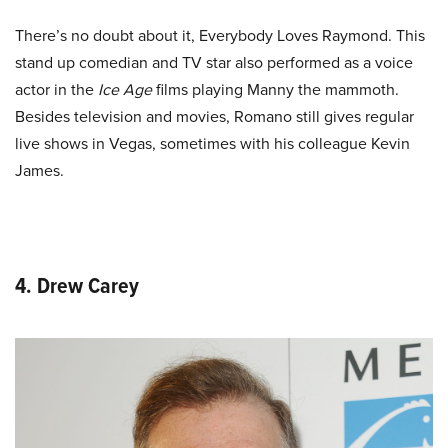
There’s no doubt about it, Everybody Loves Raymond. This
stand up comedian and TV star also performed as a voice
actor in the
Ice Age
films playing Manny the mammoth.
Besides television and movies, Romano still gives regular
live shows in Vegas, sometimes with his colleague Kevin
James.
4. Drew Carey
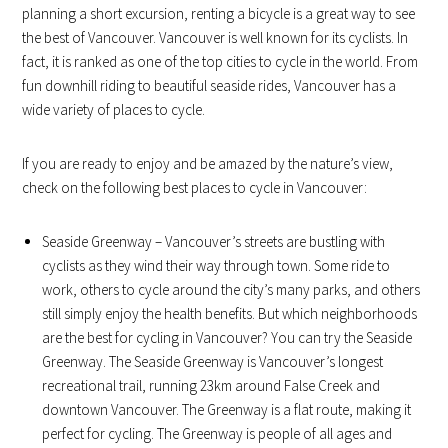
planning a short excursion, renting a bicycle is a great way to see
the best of Vancouver. Vancouver is well known for its cyclists. In
fact, it is ranked as one of the top cities to cycle in the world. From
fun downhill riding to beautiful seaside rides, Vancouver has a
wide variety of places to cycle.
If you are ready to enjoy and be amazed by the nature’s view,
check on the following best places to cycle in Vancouver:
Seaside Greenway – Vancouver’s streets are bustling with
cyclists as they wind their way through town. Some ride to
work, others to cycle around the city’s many parks, and others
still simply enjoy the health benefits. But which neighborhoods
are the best for cycling in Vancouver? You can try the Seaside
Greenway. The Seaside Greenway is Vancouver’s longest
recreational trail, running 23km around False Creek and
downtown Vancouver. The Greenway is a flat route, making it
perfect for cycling. The Greenway is people of all ages and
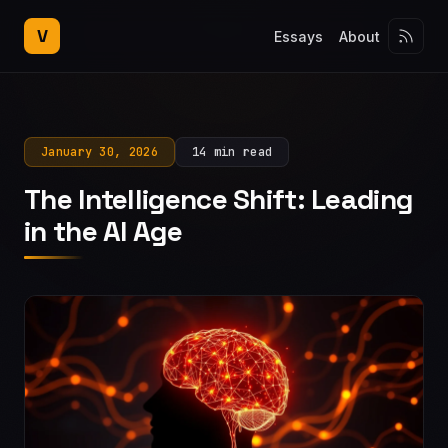
V
Essays
About
January 30, 2026
14 min read
The Intelligence Shift: Leading
in the AI Age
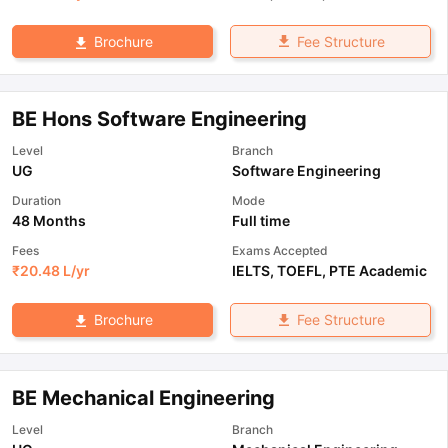
Fee Structure
Brochure
BE Hons Software Engineering
Level
Branch
UG
Software Engineering
Duration
Mode
48 Months
Full time
Fees
Exams Accepted
₹
20.48 L
/yr
IELTS
,
TOEFL
,
PTE Academic
Fee Structure
Brochure
BE Mechanical Engineering
Level
Branch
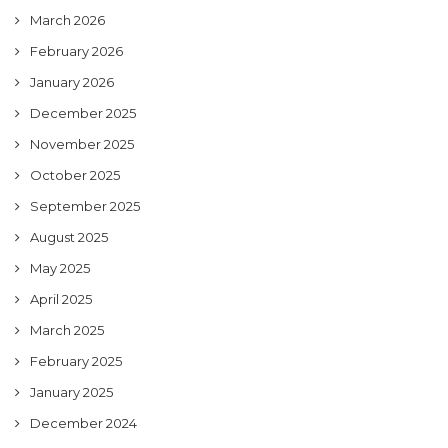
March 2026
February 2026
January 2026
December 2025
November 2025
October 2025
September 2025
August 2025
May 2025
April 2025
March 2025
February 2025
January 2025
December 2024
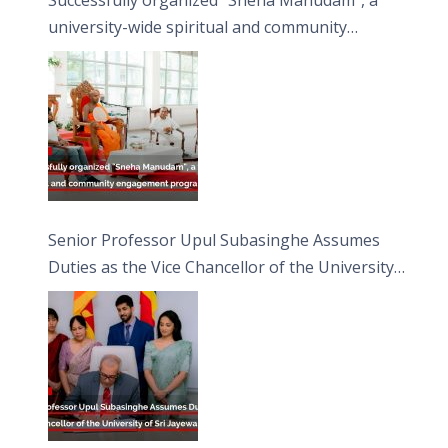
university-wide spiritual and community
engagement programme on the Asala Full
Moon Poya Day.
Senior Professor Upul Subasinghe Assumes
Duties as the Vice Chancellor of the University
of Sri Jayewardenepura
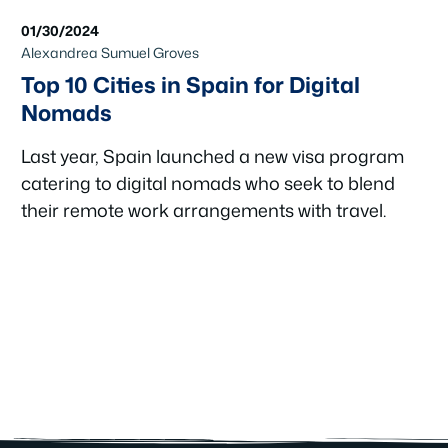
01/30/2024
Alexandrea Sumuel Groves
Top 10 Cities in Spain for Digital
Nomads
Last year, Spain launched a new visa program
catering to digital nomads who seek to blend
their remote work arrangements with travel.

*THE TASK*: Copy every line of the listing that includes the string "enjoy".

*WRITTEN ANSWER*:
If you are ready to enjoy and be amazed by the nature’s view,
still simply enjoy the health benefits. But which neighborhoods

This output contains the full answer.